▶ [ACTIVITY]: Copy out the data in full and exactly, passing over the pictures.

▶ [Collected data]:
# # # # # # #

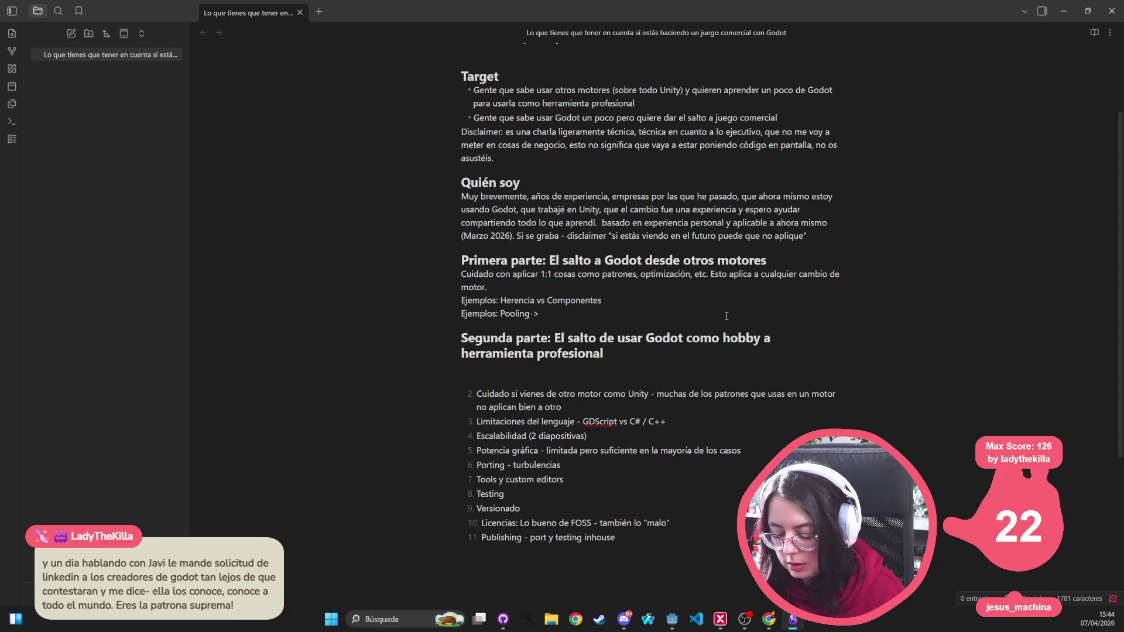
# Step: Complete the Pooling line with 'Más útil en Unity que en Godot (Monobehaviour - Node)'
pyautogui.write('Más ')
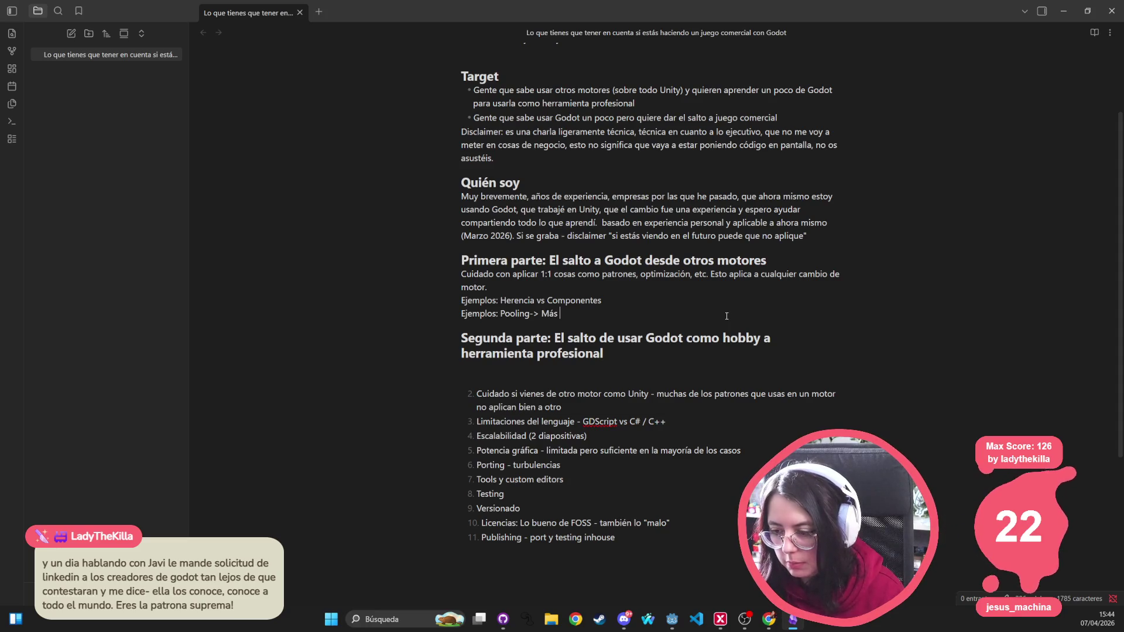
pyautogui.write('llamativo')
pyautogui.press('BackSpace')
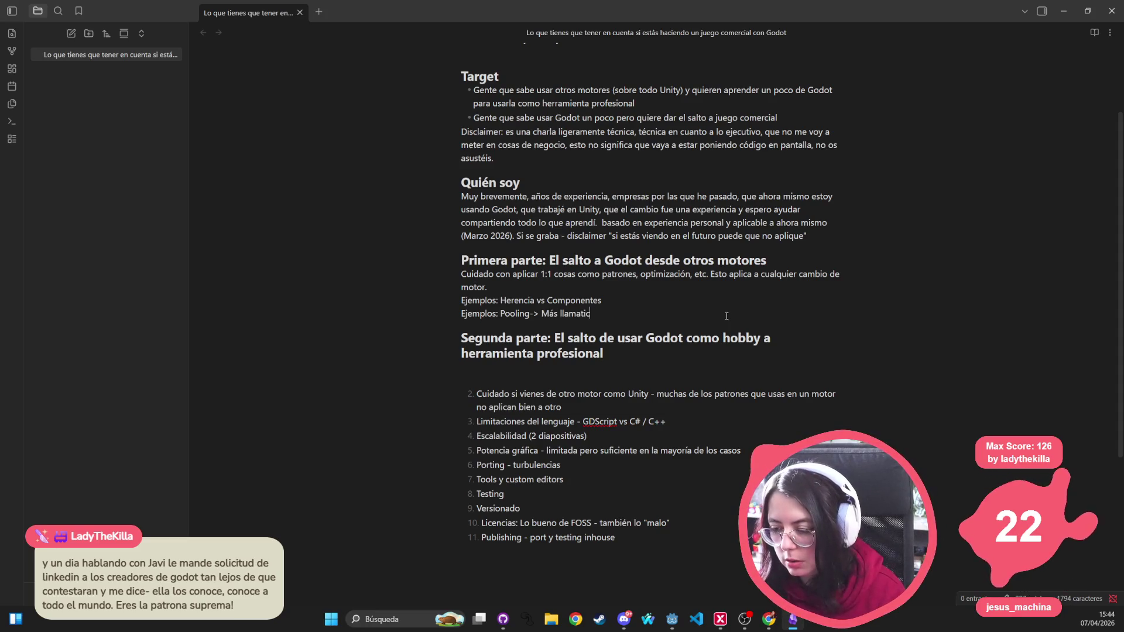
pyautogui.write('o')
pyautogui.press('BackSpace')
pyautogui.press('BackSpace')
pyautogui.press('BackSpace')
pyautogui.write('útil en')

# # # # # # #

▶ [EXPECTED ANSWER]:
# Step: Complete the Pooling line with 'Más útil en Unity que en Godot (Monobehaviour - Node)'
pyautogui.write('Más ')
pyautogui.write('llamativo')
pyautogui.press('BackSpace')
pyautogui.write('o')
pyautogui.press('BackSpace')
pyautogui.press('BackSpace')
pyautogui.press('BackSpace')
pyautogui.write('útil en')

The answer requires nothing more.